Output the listing word for word, minus images.

Data shown START

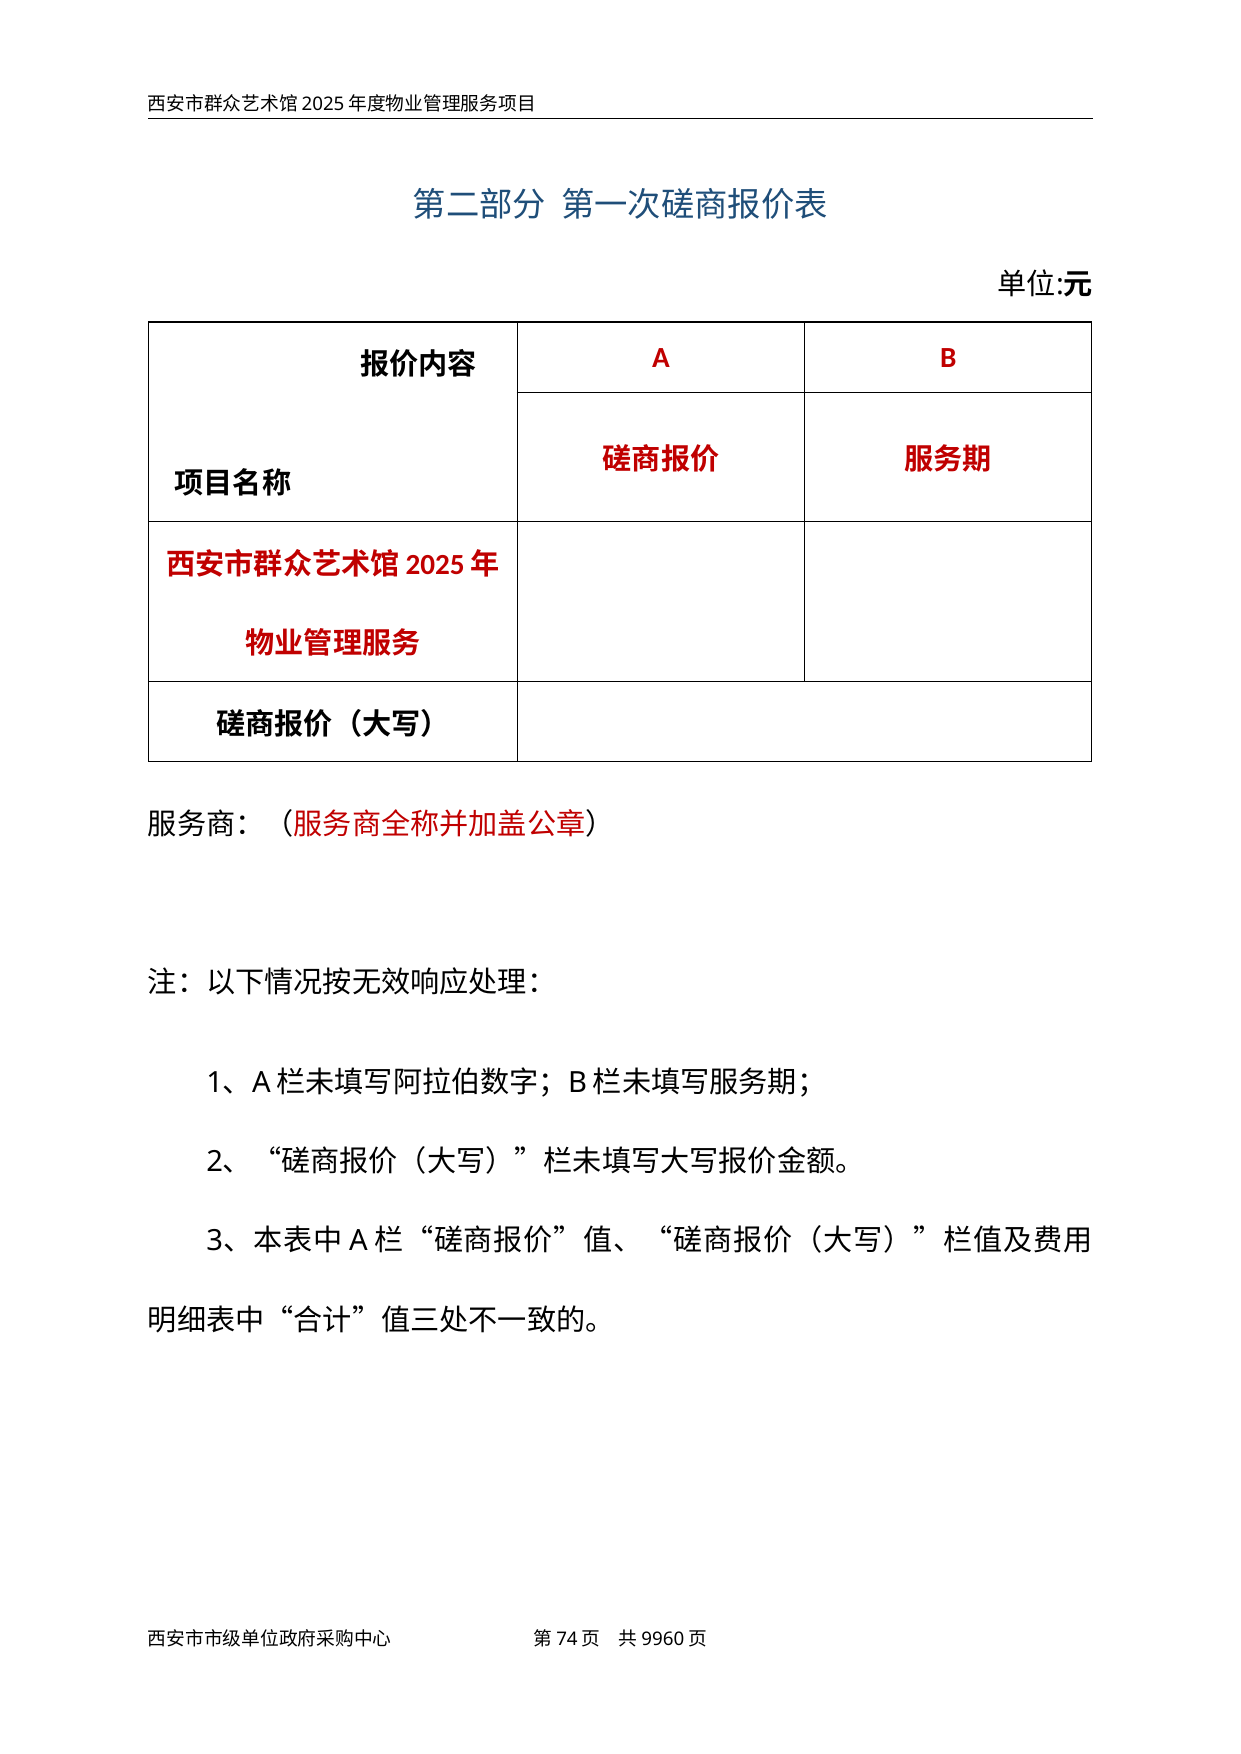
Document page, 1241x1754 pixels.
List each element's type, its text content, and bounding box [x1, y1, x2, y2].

text 3、本表中A栏“磋商报价”值、“磋商报价（大写）”栏值及费用明细表中“合计”值三处不一致的。 [148, 1198, 1093, 1357]
text 1、A栏未填写阿拉伯数字；B栏未填写服务期； [148, 1040, 1093, 1119]
table_cell [518, 522, 804, 681]
table_header 报价内容 项目名称 [149, 323, 517, 521]
text 单位:元 [148, 242, 1093, 321]
table_cell 服务期 [805, 393, 1091, 521]
table_header A [518, 323, 804, 392]
text 第二部分 第一次磋商报价表 [148, 163, 1093, 242]
table_cell 磋商报价（大写） [149, 682, 517, 761]
table_cell [805, 522, 1091, 681]
text 服务商：（服务商全称并加盖公章） [148, 782, 1093, 861]
text 注：以下情况按无效响应处理： [148, 941, 1093, 1020]
table_header B [805, 323, 1091, 392]
text 2、“磋商报价（大写）”栏未填写大写报价金额。 [148, 1119, 1093, 1198]
table_cell 磋商报价 [518, 393, 804, 521]
table_cell [518, 682, 1091, 761]
table_cell 西安市群众艺术馆2025年物业管理服务 [149, 522, 517, 681]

Data shown END

- [Response for this exercise]:
Document page, 1241x1754 pixels.
List each element's type, its text content, and bounding box [x1, y1, x2, y2].

text 3、本表中A栏“磋商报价”值、“磋商报价（大写）”栏值及费用明细表中“合计”值三处不一致的。 [148, 1198, 1093, 1357]
text 1、A栏未填写阿拉伯数字；B栏未填写服务期； [148, 1040, 1093, 1119]
table_cell [518, 522, 804, 681]
table_header 报价内容 项目名称 [149, 323, 517, 521]
text 单位:元 [148, 242, 1093, 321]
table_cell 服务期 [805, 393, 1091, 521]
table_header A [518, 323, 804, 392]
text 第二部分 第一次磋商报价表 [148, 163, 1093, 242]
table_cell 磋商报价（大写） [149, 682, 517, 761]
table_cell [805, 522, 1091, 681]
text 服务商：（服务商全称并加盖公章） [148, 782, 1093, 861]
text 注：以下情况按无效响应处理： [148, 941, 1093, 1020]
table_header B [805, 323, 1091, 392]
text 2、“磋商报价（大写）”栏未填写大写报价金额。 [148, 1119, 1093, 1198]
table_cell 磋商报价 [518, 393, 804, 521]
table_cell [518, 682, 1091, 761]
table_cell 西安市群众艺术馆2025年物业管理服务 [149, 522, 517, 681]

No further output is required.